= Króka-Refs rímur =

17th-century narrative poem by Hallgrímur Pétursson

Króka-Refs rímur, by Hallgrímur Pétursson, is one of several verse retellings of the medieval Icelandic saga Króka-Refs saga in the form known as rímur.

==Composition==
The date of composition is uncertain, with proposals ranging from when Hallgrímur was in his twenties (1634–44) to the mid-seventeenth century.
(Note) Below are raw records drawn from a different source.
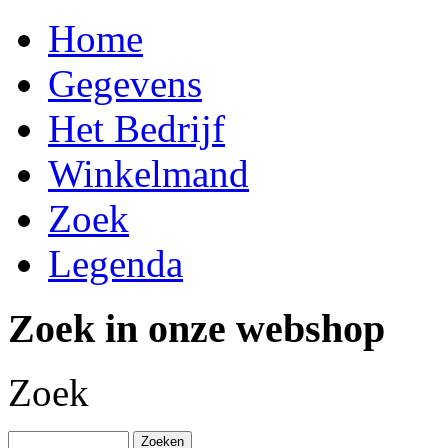
Home
Gegevens
Het Bedrijf
Winkelmand
Zoek
Legenda
Zoek in onze webshop
Zoek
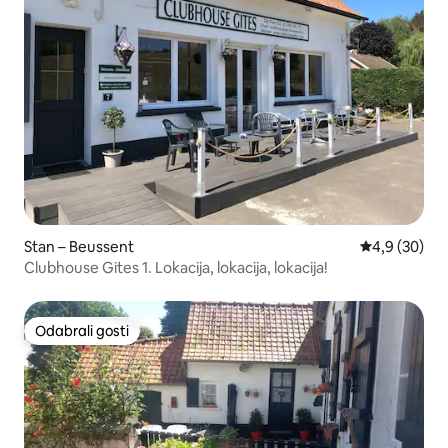
Stan – Beussent
Prosječna ocj
4,9 (30)
Clubhouse Gites 1. Lokacija, lokacija, lokacija!
Odabrali gosti
Odabrali gosti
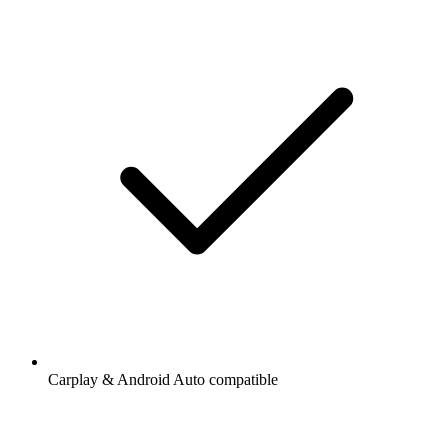
Carplay & Android Auto compatible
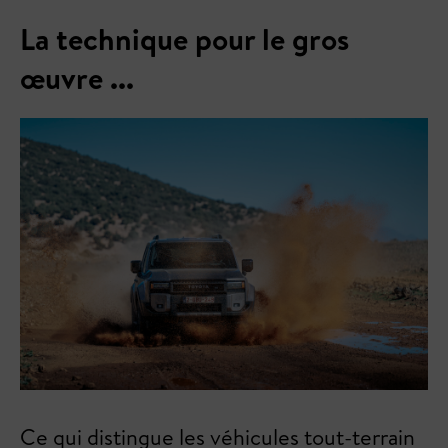
La technique pour le gros
œuvre ...
Ce qui distingue les véhicules tout-terrain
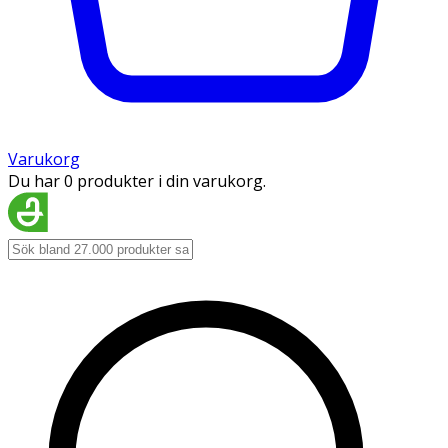
Varukorg
Du har 0 produkter i din varukorg.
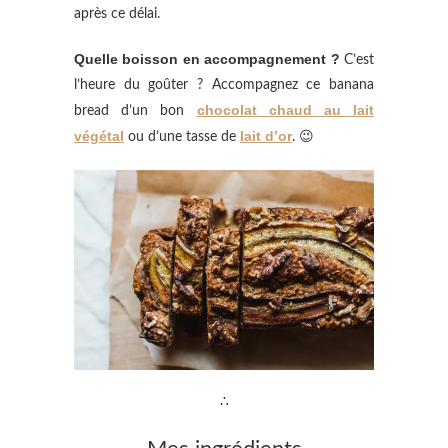
après ce délai.
Quelle boisson en accompagnement ?
C’est
l’heure du goûter ? Accompagnez ce banana
chocolat chaud au lait
bread d’un bon
végétal
lait d’or
ou d’une tasse de
. 😉
∴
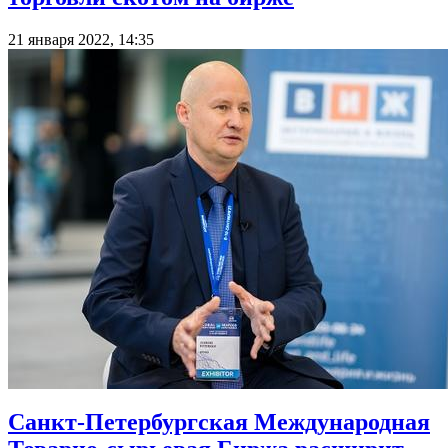
21 января 2022, 14:35
Санкт-Петербургская Международная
Hallgrímur's other rímur are adapted from non-Icelandic sources, but within Króka-Refs rímur, Hallgrímur intimates that "he wants to show his country the respect it deserves by choosing from its literary creations". Lea D. Pokorny has commented that "it might seem curious that he chose Refur over some of the other saga protagonists but perhaps he felt connected to the witty and well-versed trouble maker, who not only composes poetry but also plays with words continuously throughout the saga". In Pokorny's view, "it may be assumed that Króka-Refs rímur were amongst others enjoyed by multiple layers of Icelandic society, spanning from professionals to people without formal education."

The poem survives in at least eighteen manuscripts.

==Editions==
- Hallgrímur Pétursson. Króka-Refs rímur og Rímur af Lykla-Pétri og Magelónu eftir síra Hallgrím Pétursson. Edited by Finnur Sigmundsson. Rit Rímnafélagsins 7. Reykjavík: Rímnafélagið, 1956.